Ada satu tokoh penting yang dianggap beperan besar pada corak keislaman Muhammadiyah dan Nahlatul Ulama (NU. Beliau adalah Kiai Sholeh Darat atau biasa dikenal dengan Mbah Sholeh Darat. Beliau seorang ulama besar yang hidup pada abad ke XIX. Mahaguru dari para ulama besar Nusantara, diantaranya KH Hasyim Asy’ari dan KH Ahmad Dahlan.

Kita tahu, KH Ahmad Dahlan mendirikan organisasi Muhammadiyah pada 1912, dan  KH Hasyim Asy’ari mendirikan jamiyah NU pada 1926. Bahkan, ada satu tokoh lagi yang menjadi murid Mbah Sholeh Daray. Ia adalah tokoh emansipasi dan pahlawan nasional. Ia adalah R.A. Kartini.

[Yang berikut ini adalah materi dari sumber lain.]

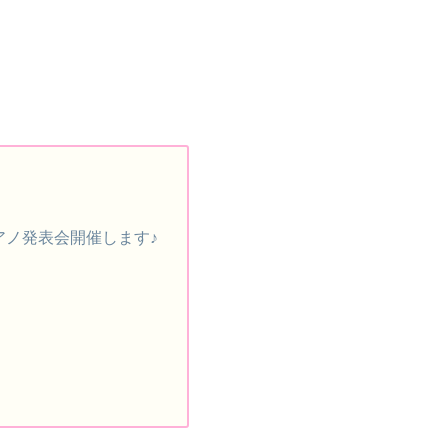
ノ発表会開催します♪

Siapakah sebenarnya KH Sholeh Darat? Nah, buku karya Taufiq Hakim berjudul Kiai Sholeh Darat dan Dinamika Politik di Nusantara Abad XIX – XX M bisa menjadi pengantar untuk mengenal sosok ulama besar yang tak hanya dikenal di nusantara ini, melainkan juga di Arab Saudi.

Nama lengkapnya adalah KH Muhammad Sholeh bin Umar As-Samarani. Namun, lantaran tinggal di Kampung Mlayu Darat, maka ia lebih dikenal dengan nama Mbah Sholeh Darat. Kedalaman ilmunya membuktikan dia adalah sosok kharismatik yang ikut mewarnai wajah Islam di nusantara. Ia dikenal sebagai Al-Ghazali nya Jawa. Karena, KH Sholeh Darat mengintegrasikan antara syari’at (fiqh) dengan ilmu tasawuf.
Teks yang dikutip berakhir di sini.